Does what we are matter when thinking about what we ought to do?
Is science relevant to moral philosophy? In the marvelously clear and accessible Experiments in Ethics, Kwame Anthony Appiah explores the relationship between morality and the empirical research of science.
Many philosophers have held that science in general, and moral psychology in particular, hold little relevance for moral philosophy (stemming in part from Hume’s distinction between “is” and “ought”). Appiah explores some of the findings of empirical moral psychology, including its demonstration that people don’t tend to have consistent character traits (say, honesty or kindness) in the way virtue theorists have imagined that virtuous people do.
Research shows that people’s behavior varies depending on a multitude of factors, many of which are not morally relevant and about which we are wholly unaware (for example, the presence of a particular fragrance). Appiah argues that such empirical facts about human nature must be relevant to ethics, because there’s no point of applying moral norms to people that we are psychologically incapable of obeying. In other words, if it’s impossible for people always to be kind, what use would a moral rule be that requires kindness under all circumstances?

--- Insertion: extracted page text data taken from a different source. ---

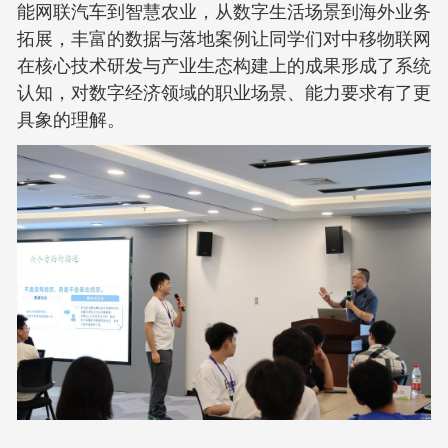
能网联汽车到智慧农业，从数字生活场景到海外业务
拓展，丰富的数据与落地案例让同学们对中移物联网
在核心技术研发与产业生态构建上的成果形成了系统
认知，对数字经济领域的职业场景、能力要求有了更
具象的理解。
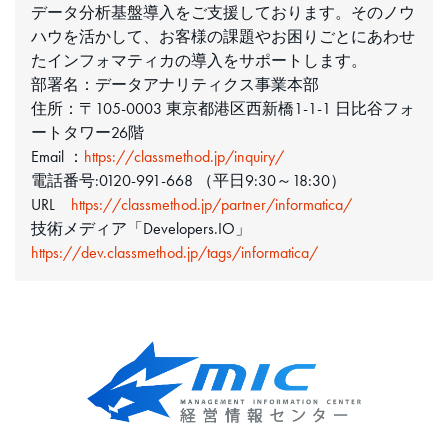
データ分析基盤導入をご支援しております。そのノウ
ハウを活かして、お客様の課題やお困りごとにあわせ
たインフォマティカの導入をサポートします。
部署名：データアナリティクス事業本部
住所：〒105-0003 東京都港区西新橋1-1-1 日比谷フォ
ートタワー26階
Email ：
https://classmethod.jp/inquiry/
電話番号:0120-991-668 （平日9:30～18:30）
URL
https://classmethod.jp/partner/informatica/
技術メディア「Developers.IO」
https://dev.classmethod.jp/tags/informatica/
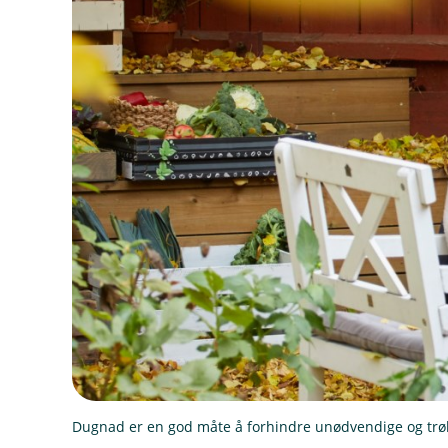
Dugnad er en god måte å forhindre unødvendige og trøb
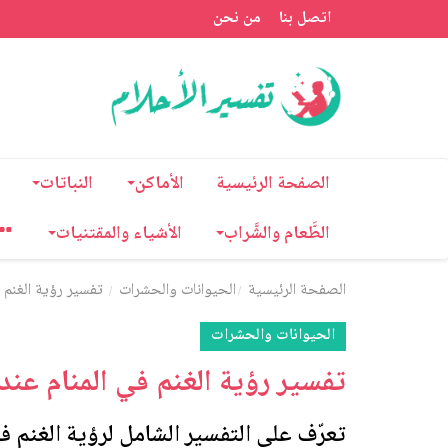
اتصل بنا
من نحن
الصفحة الرئيسية
الأماكن
النباتات
الطَّعام والشَّراب
الأشياء والمقتنيات
الصفحة الرئيسية
الحيوانات والحشرات
تفسير رؤية الغنم ف
الحيوانات والحشرات
تفسير رؤية الغنم في المنام عند
تعرّف على التفسير الشامل لرؤية الغنم في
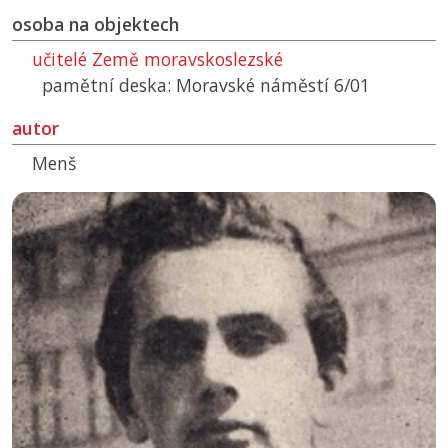
osoba na objektech
učitelé Země moravskoslezské
pamětní deska: Moravské náměstí 6/01
autor
Menš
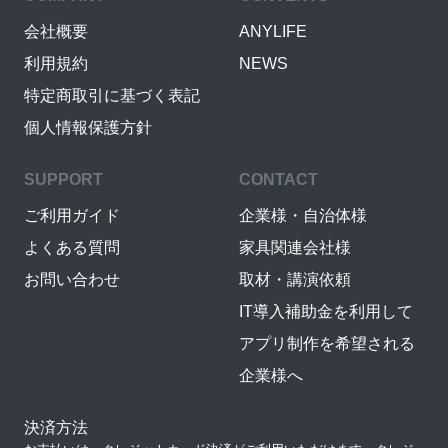
会社概要
ANYLIFE
利用規約
NEWS
特定商取引に基づく表記
個人情報保護方針
SUPPORT
CONTACT
ご利用ガイド
企業様・自治体様
よくある質問
家具関連会社様
お問い合わせ
取材・講演依頼
IT導入補助金を利用して
アプリ制作を希望される
企業様へ
決済方法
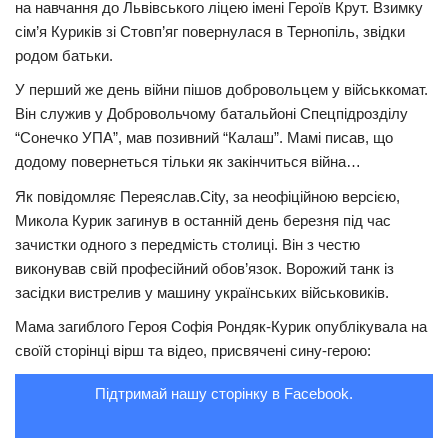
на навчання до Львівського ліцею імені Героїв Крут. Взимку
сім’я Куриків зі Стовп’яг повернулася в Тернопіль, звідки
Трагедії
родом батьки.
Курйози
У перший же день війни пішов добровольцем у військкомат.
Суспільство
Він служив у Добровольчому батальйоні Спецпідрозділу
Культура
“Сонечко УПА”, мав позивний “Калаш”. Мамі писав, що
додому повернеться тільки як закінчиться війна…
Шоу-біз
Як повідомляє Переяслав.City, за неофіційною версією,
#Війна
Микола Курик загинув в останній день березня під час
зачистки одного з передмість столиці. Він з честю
виконував свій професійний обов’язок. Ворожий танк із
засідки вистрелив у машину українських військовиків.
Мама загиблого Героя Софія Рондяк-Курик опублікувала на
своїй сторінці вірш та відео, присвячені сину-герою:
Підтримай нашу сторінку в Facebook.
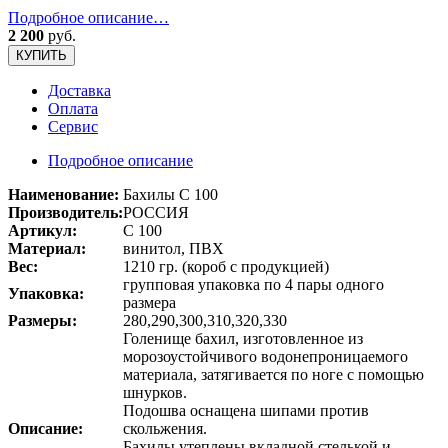
Подробное описание…
2 200
руб.
КУПИТЬ
Доставка
Оплата
Сервис
Подробное описание
Наименование:
Бахилы С 100
Производитель:
РОССИЯ
Артикул:
С 100
Материал:
винитол, ПВХ
Вес:
1210 гр. (короб с продукцией)
групповая упаковка по 4 пары одного
Упаковка:
размера
Размеры:
280,290,300,310,320,330
Голенище бахил, изготовленное из
морозоустойчивого водонепроницаемого
материала, затягивается по ноге с помощью
шнурков.
Подошва оснащена шипами против
Описание:
скольжения.
Бахилы утеплены вкладной стелькой и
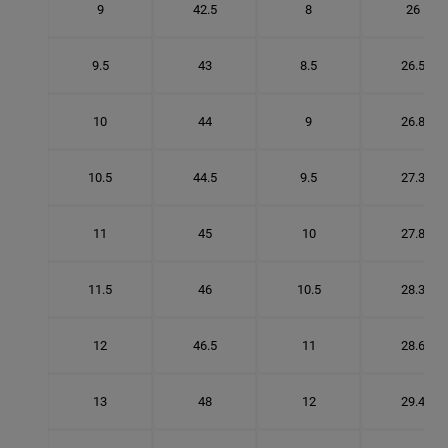
9
42.5
8
26
9.5
43
8.5
26.5
10
44
9
26.8
10.5
44.5
9.5
27.3
11
45
10
27.8
11.5
46
10.5
28.3
12
46.5
11
28.6
13
48
12
29.4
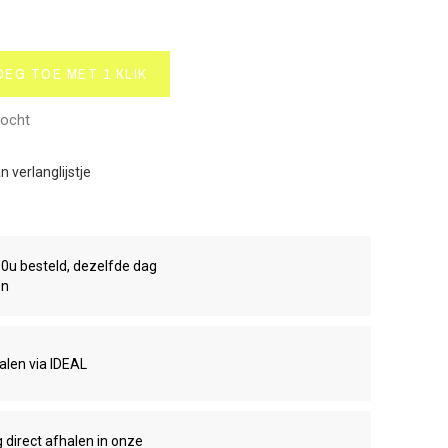
OEG TOE MET 1 KLIK
kocht
 verlanglijstje
00u besteld, dezelfde dag
en
talen via IDEAL
g direct afhalen in onze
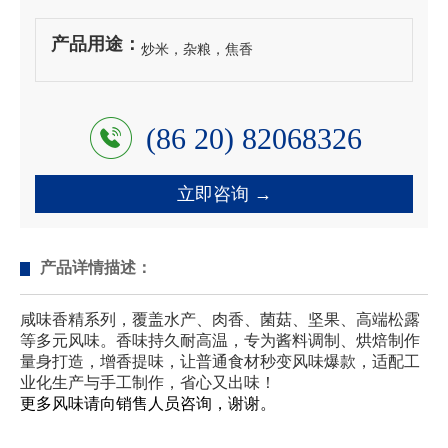
产品用途：
炒米，杂粮，焦香
(86 20) 82068326
立即咨询 →
产品详情描述：
咸味香精系列，覆盖水产、肉香、菌菇、坚果、高端松露
等多元风味。香味持久耐高温，专为酱料调制、烘焙制作
量身打造，增香提味，让普通食材秒变风味爆款，适配工
业化生产与手工制作，省心又出味！
更多风味请向销售人员咨询，谢谢。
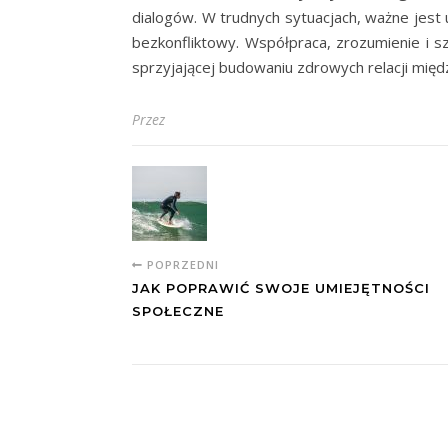
dialogów. W trudnych sytuacjach, ważne jest
bezkonfliktowy. Współpraca, zrozumienie i 
sprzyjającej budowaniu zdrowych relacji międz
Przez
POPRZEDNI
JAK POPRAWIĆ SWOJE UMIEJĘTNOŚCI
SPOŁECZNE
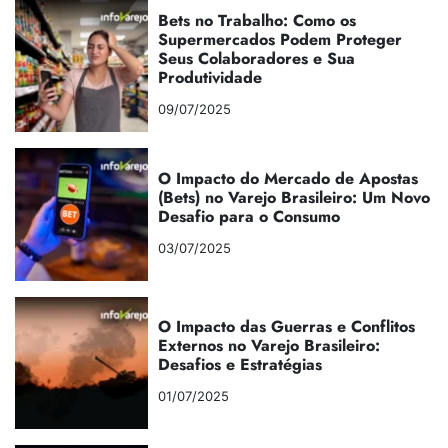
Bets no Trabalho: Como os
Supermercados Podem Proteger
Seus Colaboradores e Sua
Produtividade
09/07/2025
O Impacto do Mercado de Apostas
(Bets) no Varejo Brasileiro: Um Novo
Desafio para o Consumo
03/07/2025
O Impacto das Guerras e Conflitos
Externos no Varejo Brasileiro:
Desafios e Estratégias
01/07/2025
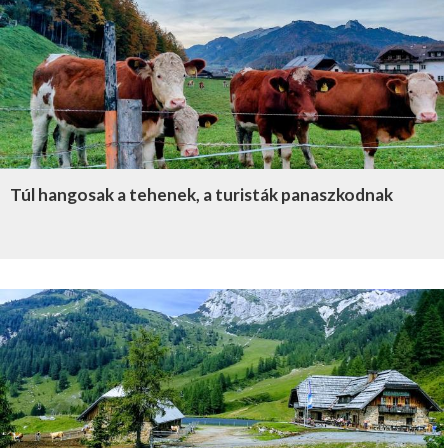
Túl hangosak a tehenek, a turisták panaszkodnak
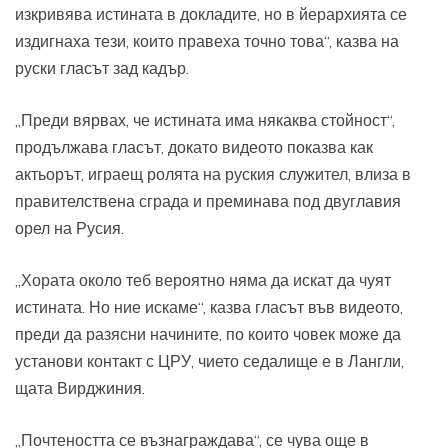
изкривява истината в докладите, но в йерархията се
издигнаха тези, които правеха точно това“, казва на
руски гласът зад кадър.
„Преди вярвах, че истината има някаква стойност“,
продължава гласът, докато видеото показва как
актьорът, играещ ролята на руския служител, влиза в
правителствена сграда и преминава под двуглавия
орел на Русия.
„Хората около теб вероятно няма да искат да чуят
истината. Но ние искаме“, казва гласът във видеото,
преди да разясни начините, по които човек може да
установи контакт с ЦРУ, чието седалище е в Лангли,
щата Вирджиния.
„Почтеността се възнаграждава“, се чува още в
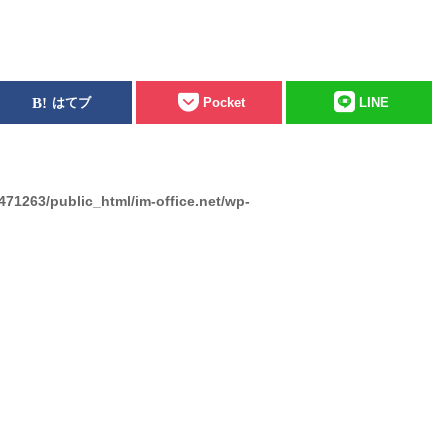
はてブ
Pocket
LINE
471263/public_html/im-office.net/wp-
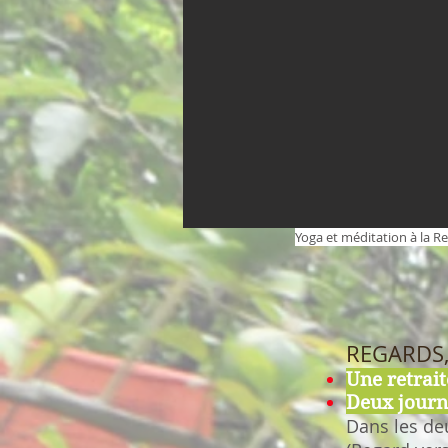
Yoga et méditation à la R
REGARDS, 
Une retrait
Deux journ
Dans les deu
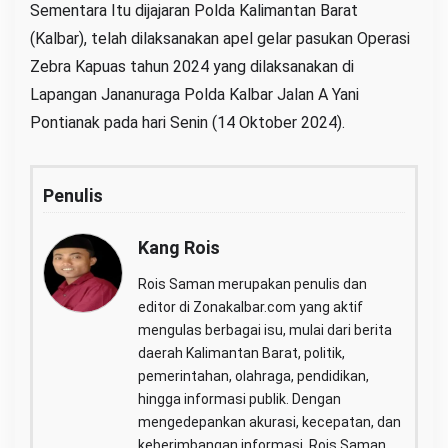
Sementara Itu dijajaran Polda Kalimantan Barat
(Kalbar), telah dilaksanakan apel gelar pasukan Operasi
Zebra Kapuas tahun 2024 yang dilaksanakan di
Lapangan Jananuraga Polda Kalbar Jalan A Yani
Pontianak pada hari Senin (14 Oktober 2024).
Penulis
Kang Rois
Rois Saman merupakan penulis dan
editor di Zonakalbar.com yang aktif
mengulas berbagai isu, mulai dari berita
daerah Kalimantan Barat, politik,
pemerintahan, olahraga, pendidikan,
hingga informasi publik. Dengan
mengedepankan akurasi, kecepatan, dan
keberimbangan informasi, Rois Saman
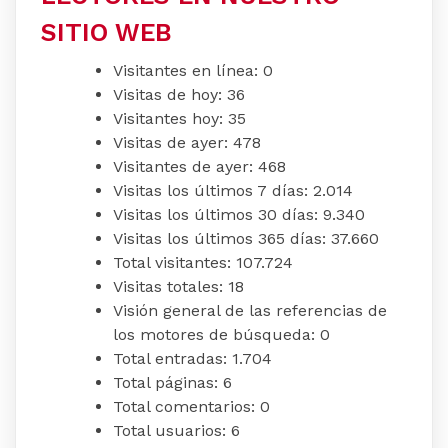
SITIO WEB
Visitantes en línea:
0
Visitas de hoy:
36
Visitantes hoy:
35
Visitas de ayer:
478
Visitantes de ayer:
468
Visitas los últimos 7 días:
2.014
Visitas los últimos 30 días:
9.340
Visitas los últimos 365 días:
37.660
Total visitantes:
107.724
Visitas totales:
18
Visión general de las referencias de
los motores de búsqueda:
0
Total entradas:
1.704
Total páginas:
6
Total comentarios:
0
Total usuarios:
6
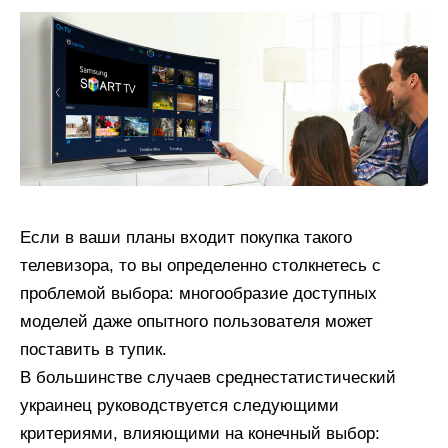
Если в ваши планы входит покупка такого
телевизора, то вы определенно столкнетесь с
проблемой выбора: многообразие доступных
моделей даже опытного пользователя может
поставить в тупик.
В большинстве случаев среднестатистический
украинец руководствуется следующими
критериями, влияющими на конечный выбор:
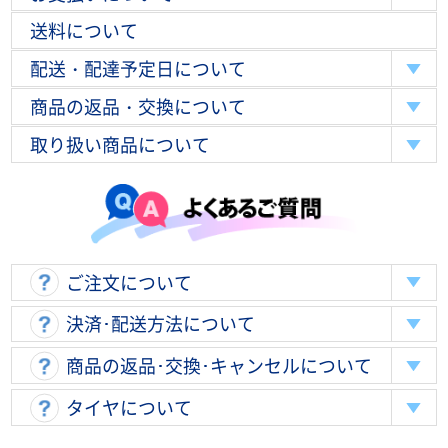
送料について
配送・配達予定日について
商品の返品・交換について
取り扱い商品について
ご注文について
決済･配送方法について
商品の返品･交換･キャンセルについて
タイヤについて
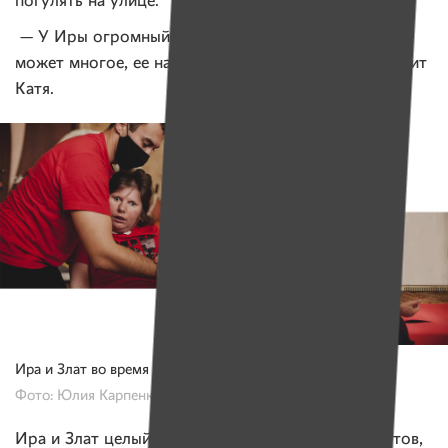
погулять на улице.
— У Иры огромный прогресс, и она действительно
может многое, ее надо только направлять, — говорит
Катя.
Ира и Злат во время занятия
Фото: Юлия Карпенко для ИМЕН
Ира и Злат целый час закрепляют навыки поворотов,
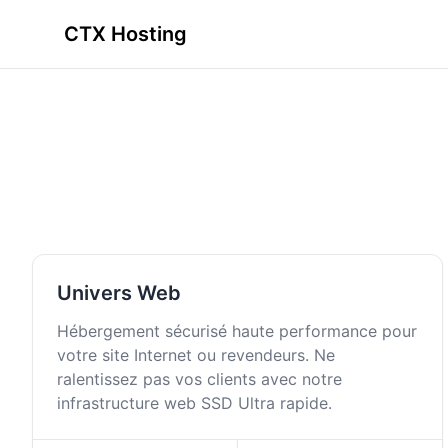
CTX Hosting
Univers Web
Hébergement sécurisé haute performance pour
votre site Internet ou revendeurs. Ne
ralentissez pas vos clients avec notre
infrastructure web SSD Ultra rapide.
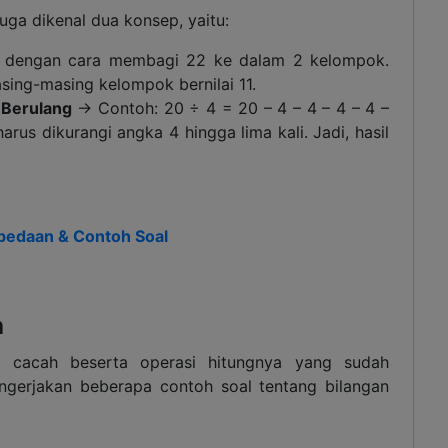
uga dikenal dua konsep, yaitu:
 dengan cara membagi 22 ke dalam 2 kelompok.
sing-masing kelompok bernilai 11.
 Berulang
→ Contoh: 20 ÷ 4 = 20 – 4 – 4 – 4 – 4 –
arus dikurangi angka 4 hingga lima kali. Jadi, hasil
bedaan & Contoh Soal
h
 cacah beserta operasi hitungnya yang sudah
engerjakan beberapa contoh soal tentang bilangan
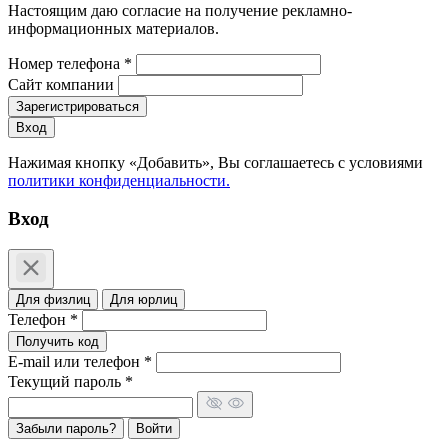
Настоящим даю согласие на получение рекламно-
информационных материалов.
Номер телефона *
Сайт компании
Зарегистрироваться
Вход
Нажимая кнопку «Добавить», Вы соглашаетесь c условиями
политики конфиденциальности.
Вход
Для физлиц
Для юрлиц
Телефон *
Получить код
E-mail или телефон *
Текущий пароль *
Забыли пароль?
Войти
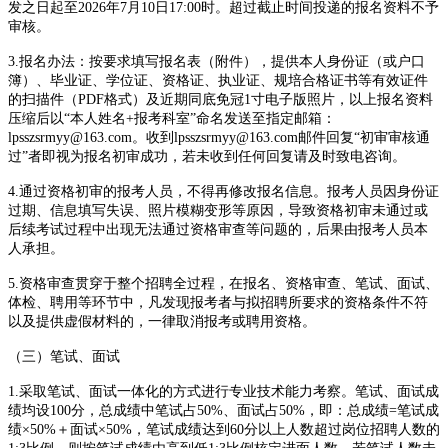
发之日起至2026年7月10日17:00时。超过截止时间投递的报名资料不予
审核。
3.报名办法：按要求填写报名表（附件），提供本人身份证（或户口
簿）、毕业证、学位证、资格证、执业证、规培合格证书等有效证件
的扫描件（PDF格式）及近期同底免冠1寸电子版照片，以上报名资料
压缩后以“本人姓名+报考科室”命名发送至指定邮箱：
lpsszsrmyy@163.com。收到lpsszsrmyy@163.com邮件回复“初审审核通
过”者即视为报名初审成功，若未收到任何回复请及时致电咨询。
4.通过资格初审的报考人员，不得再修改报名信息。报考人员因身份证
过期、信息填写失误、照片模糊变形等原因，导致资格初审未通过或
后续考试过程中出现无法通过资格审查等问题的，后果由报考人员本
人承担。
5.资格审查贯穿于整个招聘全过程，在报名、资格审查、笔试、面试、
体检、聘用等环节中，凡发现报考者与拟招聘所要求的资格条件不符
以及提供虚假材料的，一律取消报考或聘用资格。
（三）笔试、面试
1.采取笔试、面试一体化的方式进行专业技术能力考察。笔试、面试成
绩均设100分，总成绩中笔试占50%、面试占50%，即：总成绩=笔试成
绩×50%＋面试×50%，笔试成绩达到60分以上人数超过岗位招聘人数的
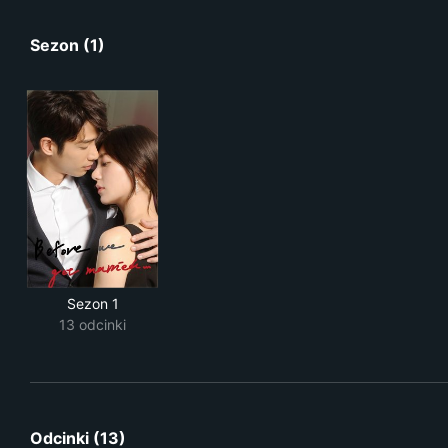
Sezon (1)
Sezon 1
13 odcinki
Odcinki (13)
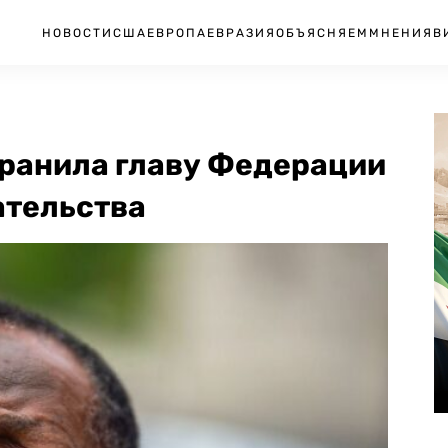
НОВОСТИ
США
ЕВРОПА
ЕВРАЗИЯ
ОБЪЯСНЯЕМ
МНЕНИЯ
В
ранила главу Федерации
ательства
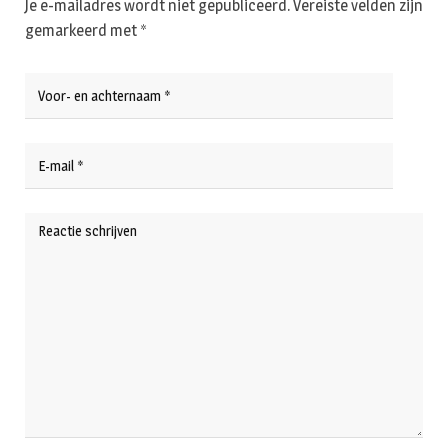
Je e-mailadres wordt niet gepubliceerd.
Vereiste velden zijn
gemarkeerd met
*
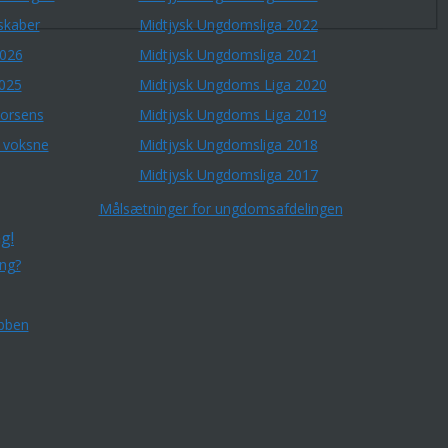
skaber
Midtjysk Ungdomsliga 2022
2026
Midtjysk Ungdomsliga 2021
2025
Midtjysk Ungdoms Liga 2020
Horsens
Midtjysk Ungdoms Liga 2019
r voksne
Midtjysk Ungdomsliga 2018
Midtjysk Ungdomsliga 2017
Målsætninger for ungdomsafdelingen
g!
ing?
bben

Appiah argues that the research of moral psychology is relevant for moral philosophy, but does not replace it. While moral problems can’t be solved by looking at the way people actually behave in various situations, it is helpful in thinking about morality to understand the research about how various situations affect our moral judgments. Appiah’s version of “experimental philosophy” traces a path for philosophers to utilize science’s insights about human nature to help to make sense of the central project of ethics: as Appiah sees it, this is to make the best possible life for ourselves, while recognizing that everyone else also has a life to make for themselves, and that we are all in this together.